Stored dataset items
----------
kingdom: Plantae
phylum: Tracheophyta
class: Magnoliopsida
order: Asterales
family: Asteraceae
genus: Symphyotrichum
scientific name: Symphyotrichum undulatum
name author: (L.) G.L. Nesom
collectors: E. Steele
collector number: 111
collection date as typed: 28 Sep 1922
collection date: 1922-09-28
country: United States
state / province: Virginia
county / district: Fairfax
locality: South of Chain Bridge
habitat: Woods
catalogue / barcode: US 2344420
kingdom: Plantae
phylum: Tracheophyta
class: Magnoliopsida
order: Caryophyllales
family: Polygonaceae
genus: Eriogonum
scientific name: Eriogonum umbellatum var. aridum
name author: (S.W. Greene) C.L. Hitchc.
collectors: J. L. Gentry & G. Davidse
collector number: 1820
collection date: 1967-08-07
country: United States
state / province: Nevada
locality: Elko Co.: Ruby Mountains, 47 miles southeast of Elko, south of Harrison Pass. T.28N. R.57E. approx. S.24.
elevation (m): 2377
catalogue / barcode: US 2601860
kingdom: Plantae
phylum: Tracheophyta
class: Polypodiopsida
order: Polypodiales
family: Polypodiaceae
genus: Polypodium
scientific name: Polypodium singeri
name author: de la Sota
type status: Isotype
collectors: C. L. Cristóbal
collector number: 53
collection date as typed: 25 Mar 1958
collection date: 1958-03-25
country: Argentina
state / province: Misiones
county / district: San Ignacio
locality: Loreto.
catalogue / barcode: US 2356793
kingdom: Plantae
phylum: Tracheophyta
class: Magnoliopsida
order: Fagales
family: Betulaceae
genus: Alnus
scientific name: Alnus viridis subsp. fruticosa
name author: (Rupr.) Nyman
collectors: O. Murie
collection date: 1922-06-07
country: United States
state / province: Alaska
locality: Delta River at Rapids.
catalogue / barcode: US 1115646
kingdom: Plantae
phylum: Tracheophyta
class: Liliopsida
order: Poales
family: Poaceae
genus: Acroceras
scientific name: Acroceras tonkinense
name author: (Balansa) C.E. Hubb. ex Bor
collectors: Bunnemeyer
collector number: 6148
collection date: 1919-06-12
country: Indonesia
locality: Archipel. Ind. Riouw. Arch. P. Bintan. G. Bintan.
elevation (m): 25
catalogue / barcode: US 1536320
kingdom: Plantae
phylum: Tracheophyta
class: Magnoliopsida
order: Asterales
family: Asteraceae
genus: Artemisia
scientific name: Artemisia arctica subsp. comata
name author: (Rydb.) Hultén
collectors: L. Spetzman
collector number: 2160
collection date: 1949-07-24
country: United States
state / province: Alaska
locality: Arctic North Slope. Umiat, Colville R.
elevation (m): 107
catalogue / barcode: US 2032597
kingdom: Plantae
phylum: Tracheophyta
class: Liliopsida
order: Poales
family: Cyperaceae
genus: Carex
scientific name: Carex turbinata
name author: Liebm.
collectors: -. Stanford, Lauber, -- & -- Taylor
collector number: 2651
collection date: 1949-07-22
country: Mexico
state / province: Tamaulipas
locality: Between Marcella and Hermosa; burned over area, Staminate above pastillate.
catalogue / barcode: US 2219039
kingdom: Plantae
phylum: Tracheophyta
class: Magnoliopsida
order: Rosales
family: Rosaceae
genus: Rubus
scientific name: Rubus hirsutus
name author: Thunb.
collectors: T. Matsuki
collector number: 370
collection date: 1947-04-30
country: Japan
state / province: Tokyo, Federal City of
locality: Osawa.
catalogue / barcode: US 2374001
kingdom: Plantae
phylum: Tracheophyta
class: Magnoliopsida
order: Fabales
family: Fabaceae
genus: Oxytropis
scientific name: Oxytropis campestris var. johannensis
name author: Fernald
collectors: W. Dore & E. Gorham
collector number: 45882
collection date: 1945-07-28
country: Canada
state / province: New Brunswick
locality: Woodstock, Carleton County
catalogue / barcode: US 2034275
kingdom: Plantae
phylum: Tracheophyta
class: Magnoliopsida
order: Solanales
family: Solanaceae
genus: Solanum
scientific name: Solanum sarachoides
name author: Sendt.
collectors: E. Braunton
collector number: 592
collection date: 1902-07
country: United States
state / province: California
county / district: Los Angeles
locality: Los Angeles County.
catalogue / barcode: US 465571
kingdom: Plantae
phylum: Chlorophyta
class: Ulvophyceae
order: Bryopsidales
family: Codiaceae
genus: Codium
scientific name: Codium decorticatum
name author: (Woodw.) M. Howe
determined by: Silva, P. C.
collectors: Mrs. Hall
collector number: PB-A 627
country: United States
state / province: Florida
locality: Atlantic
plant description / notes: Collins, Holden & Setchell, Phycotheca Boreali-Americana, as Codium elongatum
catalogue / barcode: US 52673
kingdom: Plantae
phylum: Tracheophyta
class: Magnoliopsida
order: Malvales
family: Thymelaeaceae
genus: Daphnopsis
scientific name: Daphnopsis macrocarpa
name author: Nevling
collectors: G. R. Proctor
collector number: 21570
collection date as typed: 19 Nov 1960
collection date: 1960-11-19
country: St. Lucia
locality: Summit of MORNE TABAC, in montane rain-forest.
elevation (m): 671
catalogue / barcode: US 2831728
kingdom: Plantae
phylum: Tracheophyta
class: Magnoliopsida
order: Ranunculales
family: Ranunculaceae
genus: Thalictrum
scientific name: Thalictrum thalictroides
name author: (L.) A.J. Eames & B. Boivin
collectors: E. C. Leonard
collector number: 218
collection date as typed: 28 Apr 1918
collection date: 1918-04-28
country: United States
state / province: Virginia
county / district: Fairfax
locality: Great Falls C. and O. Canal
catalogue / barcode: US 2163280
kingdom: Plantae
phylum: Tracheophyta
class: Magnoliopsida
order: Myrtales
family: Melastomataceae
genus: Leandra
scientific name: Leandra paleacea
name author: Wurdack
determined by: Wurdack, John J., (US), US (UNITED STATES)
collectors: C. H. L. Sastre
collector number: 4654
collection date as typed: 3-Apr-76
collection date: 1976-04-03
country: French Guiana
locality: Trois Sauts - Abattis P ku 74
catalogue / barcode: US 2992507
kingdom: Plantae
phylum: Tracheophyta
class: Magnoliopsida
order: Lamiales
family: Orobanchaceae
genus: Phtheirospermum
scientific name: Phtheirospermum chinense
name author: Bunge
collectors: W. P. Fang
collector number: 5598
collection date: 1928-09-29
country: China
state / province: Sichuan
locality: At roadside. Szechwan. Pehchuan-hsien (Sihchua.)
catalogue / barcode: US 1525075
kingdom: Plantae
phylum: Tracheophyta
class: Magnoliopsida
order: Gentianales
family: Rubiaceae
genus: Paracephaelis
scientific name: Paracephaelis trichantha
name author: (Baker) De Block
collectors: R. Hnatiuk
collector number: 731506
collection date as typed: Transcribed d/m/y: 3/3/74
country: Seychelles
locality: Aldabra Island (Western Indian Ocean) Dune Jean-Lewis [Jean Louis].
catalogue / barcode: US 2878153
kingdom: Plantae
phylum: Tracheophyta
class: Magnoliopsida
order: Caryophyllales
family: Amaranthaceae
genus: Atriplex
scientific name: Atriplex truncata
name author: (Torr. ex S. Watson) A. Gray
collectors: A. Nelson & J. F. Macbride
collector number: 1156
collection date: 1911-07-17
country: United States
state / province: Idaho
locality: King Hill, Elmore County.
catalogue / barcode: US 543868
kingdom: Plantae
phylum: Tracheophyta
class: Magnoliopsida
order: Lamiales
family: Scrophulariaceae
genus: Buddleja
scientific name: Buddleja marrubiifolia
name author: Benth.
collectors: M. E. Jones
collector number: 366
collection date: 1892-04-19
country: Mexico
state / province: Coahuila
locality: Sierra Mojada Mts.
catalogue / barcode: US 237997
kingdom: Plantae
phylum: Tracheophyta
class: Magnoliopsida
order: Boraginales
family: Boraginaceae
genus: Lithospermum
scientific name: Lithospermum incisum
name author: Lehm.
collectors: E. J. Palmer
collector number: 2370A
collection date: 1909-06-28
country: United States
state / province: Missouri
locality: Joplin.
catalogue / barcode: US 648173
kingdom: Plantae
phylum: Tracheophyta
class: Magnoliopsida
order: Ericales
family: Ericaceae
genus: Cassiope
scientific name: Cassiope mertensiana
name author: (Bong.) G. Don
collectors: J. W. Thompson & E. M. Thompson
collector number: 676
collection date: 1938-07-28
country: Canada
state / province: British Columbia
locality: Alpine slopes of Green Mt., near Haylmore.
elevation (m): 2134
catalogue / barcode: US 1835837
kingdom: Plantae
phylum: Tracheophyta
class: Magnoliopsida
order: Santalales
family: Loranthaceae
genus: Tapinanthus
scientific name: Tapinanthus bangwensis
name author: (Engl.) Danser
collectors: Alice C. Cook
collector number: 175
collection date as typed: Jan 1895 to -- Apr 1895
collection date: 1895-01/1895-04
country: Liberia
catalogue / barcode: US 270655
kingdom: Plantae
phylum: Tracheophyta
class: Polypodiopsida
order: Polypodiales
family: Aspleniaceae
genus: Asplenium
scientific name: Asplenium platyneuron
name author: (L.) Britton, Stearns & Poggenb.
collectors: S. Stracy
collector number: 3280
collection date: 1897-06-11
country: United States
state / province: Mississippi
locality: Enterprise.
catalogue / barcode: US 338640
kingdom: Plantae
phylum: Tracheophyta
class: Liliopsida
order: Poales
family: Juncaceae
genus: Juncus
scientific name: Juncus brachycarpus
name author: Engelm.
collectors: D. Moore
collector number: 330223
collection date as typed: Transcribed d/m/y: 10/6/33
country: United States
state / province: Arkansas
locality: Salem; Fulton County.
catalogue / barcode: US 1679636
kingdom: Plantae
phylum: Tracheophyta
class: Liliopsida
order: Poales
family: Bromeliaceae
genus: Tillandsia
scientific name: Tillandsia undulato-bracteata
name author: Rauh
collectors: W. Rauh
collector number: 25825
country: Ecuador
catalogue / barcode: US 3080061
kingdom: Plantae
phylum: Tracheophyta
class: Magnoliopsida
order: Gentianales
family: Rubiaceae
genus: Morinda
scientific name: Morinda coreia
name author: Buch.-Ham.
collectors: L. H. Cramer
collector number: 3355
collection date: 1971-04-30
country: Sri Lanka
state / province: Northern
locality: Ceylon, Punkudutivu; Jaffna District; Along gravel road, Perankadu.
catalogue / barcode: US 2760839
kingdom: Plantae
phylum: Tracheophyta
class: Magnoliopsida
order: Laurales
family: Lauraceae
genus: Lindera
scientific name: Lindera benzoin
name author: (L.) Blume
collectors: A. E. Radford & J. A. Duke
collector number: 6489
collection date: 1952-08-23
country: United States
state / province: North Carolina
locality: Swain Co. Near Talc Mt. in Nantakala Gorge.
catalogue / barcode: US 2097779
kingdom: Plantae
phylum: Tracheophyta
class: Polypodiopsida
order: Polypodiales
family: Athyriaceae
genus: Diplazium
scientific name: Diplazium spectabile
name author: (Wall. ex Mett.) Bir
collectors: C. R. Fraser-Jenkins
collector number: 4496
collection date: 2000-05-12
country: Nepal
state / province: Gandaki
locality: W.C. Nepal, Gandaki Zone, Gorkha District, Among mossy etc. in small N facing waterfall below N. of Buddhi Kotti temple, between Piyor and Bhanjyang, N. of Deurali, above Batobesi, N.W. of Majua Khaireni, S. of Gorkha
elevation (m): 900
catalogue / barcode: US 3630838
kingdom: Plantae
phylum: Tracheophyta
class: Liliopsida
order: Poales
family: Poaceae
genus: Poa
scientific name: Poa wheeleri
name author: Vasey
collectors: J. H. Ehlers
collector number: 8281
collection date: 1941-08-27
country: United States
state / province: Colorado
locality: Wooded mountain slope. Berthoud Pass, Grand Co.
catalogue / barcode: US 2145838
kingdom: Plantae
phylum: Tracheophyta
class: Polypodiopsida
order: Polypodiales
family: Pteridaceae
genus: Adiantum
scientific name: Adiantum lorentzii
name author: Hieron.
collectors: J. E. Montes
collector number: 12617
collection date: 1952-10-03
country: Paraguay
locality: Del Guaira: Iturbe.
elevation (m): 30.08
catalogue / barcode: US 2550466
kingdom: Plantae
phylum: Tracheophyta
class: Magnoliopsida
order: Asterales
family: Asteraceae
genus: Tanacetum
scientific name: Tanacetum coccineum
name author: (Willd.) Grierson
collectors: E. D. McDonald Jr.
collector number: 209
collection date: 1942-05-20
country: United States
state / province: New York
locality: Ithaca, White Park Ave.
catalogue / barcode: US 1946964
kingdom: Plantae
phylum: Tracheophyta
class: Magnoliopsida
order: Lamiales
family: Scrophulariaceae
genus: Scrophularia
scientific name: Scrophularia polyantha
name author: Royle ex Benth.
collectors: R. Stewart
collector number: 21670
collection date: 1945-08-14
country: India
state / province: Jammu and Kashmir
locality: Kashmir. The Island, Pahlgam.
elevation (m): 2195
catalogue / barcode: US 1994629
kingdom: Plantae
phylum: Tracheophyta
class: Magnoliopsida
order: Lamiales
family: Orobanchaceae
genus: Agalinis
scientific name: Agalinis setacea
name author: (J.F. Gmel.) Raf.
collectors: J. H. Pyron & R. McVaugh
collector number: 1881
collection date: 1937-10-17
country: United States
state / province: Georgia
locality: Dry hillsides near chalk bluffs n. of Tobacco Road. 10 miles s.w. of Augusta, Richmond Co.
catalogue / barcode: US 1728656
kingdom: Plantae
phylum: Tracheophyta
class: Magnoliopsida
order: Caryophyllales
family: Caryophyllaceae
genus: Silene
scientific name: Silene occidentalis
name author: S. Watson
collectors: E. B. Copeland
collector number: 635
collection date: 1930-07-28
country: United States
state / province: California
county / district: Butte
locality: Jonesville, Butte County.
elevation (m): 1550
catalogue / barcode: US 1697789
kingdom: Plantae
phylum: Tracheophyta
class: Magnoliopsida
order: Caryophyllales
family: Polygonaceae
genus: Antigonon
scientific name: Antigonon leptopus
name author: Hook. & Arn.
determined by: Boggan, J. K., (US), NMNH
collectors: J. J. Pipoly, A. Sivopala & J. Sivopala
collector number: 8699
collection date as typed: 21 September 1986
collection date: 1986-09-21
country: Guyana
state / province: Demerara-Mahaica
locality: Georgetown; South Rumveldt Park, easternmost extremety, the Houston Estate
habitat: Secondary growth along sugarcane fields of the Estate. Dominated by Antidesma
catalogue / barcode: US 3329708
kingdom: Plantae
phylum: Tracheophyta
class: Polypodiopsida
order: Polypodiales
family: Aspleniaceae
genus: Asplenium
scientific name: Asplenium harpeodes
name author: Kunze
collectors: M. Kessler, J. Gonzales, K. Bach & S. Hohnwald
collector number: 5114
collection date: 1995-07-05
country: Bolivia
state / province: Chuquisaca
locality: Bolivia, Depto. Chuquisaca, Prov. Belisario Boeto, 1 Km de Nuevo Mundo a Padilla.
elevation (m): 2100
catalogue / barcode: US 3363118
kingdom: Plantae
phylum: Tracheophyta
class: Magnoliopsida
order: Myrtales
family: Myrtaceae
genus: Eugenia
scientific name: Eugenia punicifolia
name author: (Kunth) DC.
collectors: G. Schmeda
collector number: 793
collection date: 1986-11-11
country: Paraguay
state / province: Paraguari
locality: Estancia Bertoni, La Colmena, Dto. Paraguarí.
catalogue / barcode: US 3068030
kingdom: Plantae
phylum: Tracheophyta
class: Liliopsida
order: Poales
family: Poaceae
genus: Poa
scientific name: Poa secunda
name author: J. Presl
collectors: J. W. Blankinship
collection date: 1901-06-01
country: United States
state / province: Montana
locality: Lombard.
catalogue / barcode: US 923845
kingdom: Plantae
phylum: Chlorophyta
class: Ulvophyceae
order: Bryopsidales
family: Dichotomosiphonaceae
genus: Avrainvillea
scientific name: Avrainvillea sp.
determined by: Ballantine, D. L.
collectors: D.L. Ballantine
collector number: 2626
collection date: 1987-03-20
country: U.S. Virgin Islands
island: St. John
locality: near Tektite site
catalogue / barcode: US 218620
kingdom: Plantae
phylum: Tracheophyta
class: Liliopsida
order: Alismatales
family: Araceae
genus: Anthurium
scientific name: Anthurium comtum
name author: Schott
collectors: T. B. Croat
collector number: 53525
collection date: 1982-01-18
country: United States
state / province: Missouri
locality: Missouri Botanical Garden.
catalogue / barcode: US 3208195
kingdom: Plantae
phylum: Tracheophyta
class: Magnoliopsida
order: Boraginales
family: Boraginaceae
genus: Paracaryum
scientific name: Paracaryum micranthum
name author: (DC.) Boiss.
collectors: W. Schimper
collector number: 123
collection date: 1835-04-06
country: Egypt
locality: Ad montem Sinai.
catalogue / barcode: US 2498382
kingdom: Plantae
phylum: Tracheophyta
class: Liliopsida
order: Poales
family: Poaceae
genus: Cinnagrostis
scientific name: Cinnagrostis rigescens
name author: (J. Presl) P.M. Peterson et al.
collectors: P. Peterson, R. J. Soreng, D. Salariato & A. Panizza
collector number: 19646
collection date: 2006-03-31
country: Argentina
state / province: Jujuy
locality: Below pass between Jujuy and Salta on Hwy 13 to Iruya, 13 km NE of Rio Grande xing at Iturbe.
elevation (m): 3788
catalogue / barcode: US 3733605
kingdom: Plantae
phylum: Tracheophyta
----------
### What to produce
Please convert the items into a two-column CSV with the headers field and value, starting at the line containing "genus: Avrainvillea" and ending at the last item. Give one row per item, with each field quoted and any line breaks replaced by spaces.

### Exercise result
field,value
"genus:","Avrainvillea"
"scientific name:","Avrainvillea sp."
"determined by:","Ballantine, D. L."
"collectors:","D.L. Ballantine"
"collector number:","2626"
"collection date:","1987-03-20"
"country:","U.S. Virgin Islands"
"island:","St. John"
"locality:","near Tektite site"
"catalogue / barcode:","US 218620"
"kingdom:","Plantae"
"phylum:","Tracheophyta"
"class:","Liliopsida"
"order:","Alismatales"
"family:","Araceae"
"genus:","Anthurium"
"scientific name:","Anthurium comtum"
"name author:","Schott"
"collectors:","T. B. Croat"
"collector number:","53525"
"collection date:","1982-01-18"
"country:","United States"
"state / province:","Missouri"
"locality:","Missouri Botanical Garden."
"catalogue / barcode:","US 3208195"
"kingdom:","Plantae"
"phylum:","Tracheophyta"
"class:","Magnoliopsida"
"order:","Boraginales"
"family:","Boraginaceae"
"genus:","Paracaryum"
"scientific name:","Paracaryum micranthum"
"name author:","(DC.) Boiss."
"collectors:","W. Schimper"
"collector number:","123"
"collection date:","1835-04-06"
"country:","Egypt"
"locality:","Ad montem Sinai."
"catalogue / barcode:","US 2498382"
"kingdom:","Plantae"
"phylum:","Tracheophyta"
"class:","Liliopsida"
"order:","Poales"
"family:","Poaceae"
"genus:","Cinnagrostis"
"scientific name:","Cinnagrostis rigescens"
"name author:","(J. Presl) P.M. Peterson et al."
"collectors:","P. Peterson, R. J. Soreng, D. Salariato & A. Panizza"
"collector number:","19646"
"collection date:","2006-03-31"
"country:","Argentina"
"state / province:","Jujuy"
"locality:","Below pass between Jujuy and Salta on Hwy 13 to Iruya, 13 km NE of Rio Grande xing at Iturbe."
"elevation (m):","3788"
"catalogue / barcode:","US 3733605"
"kingdom:","Plantae"
"phylum:","Tracheophyta"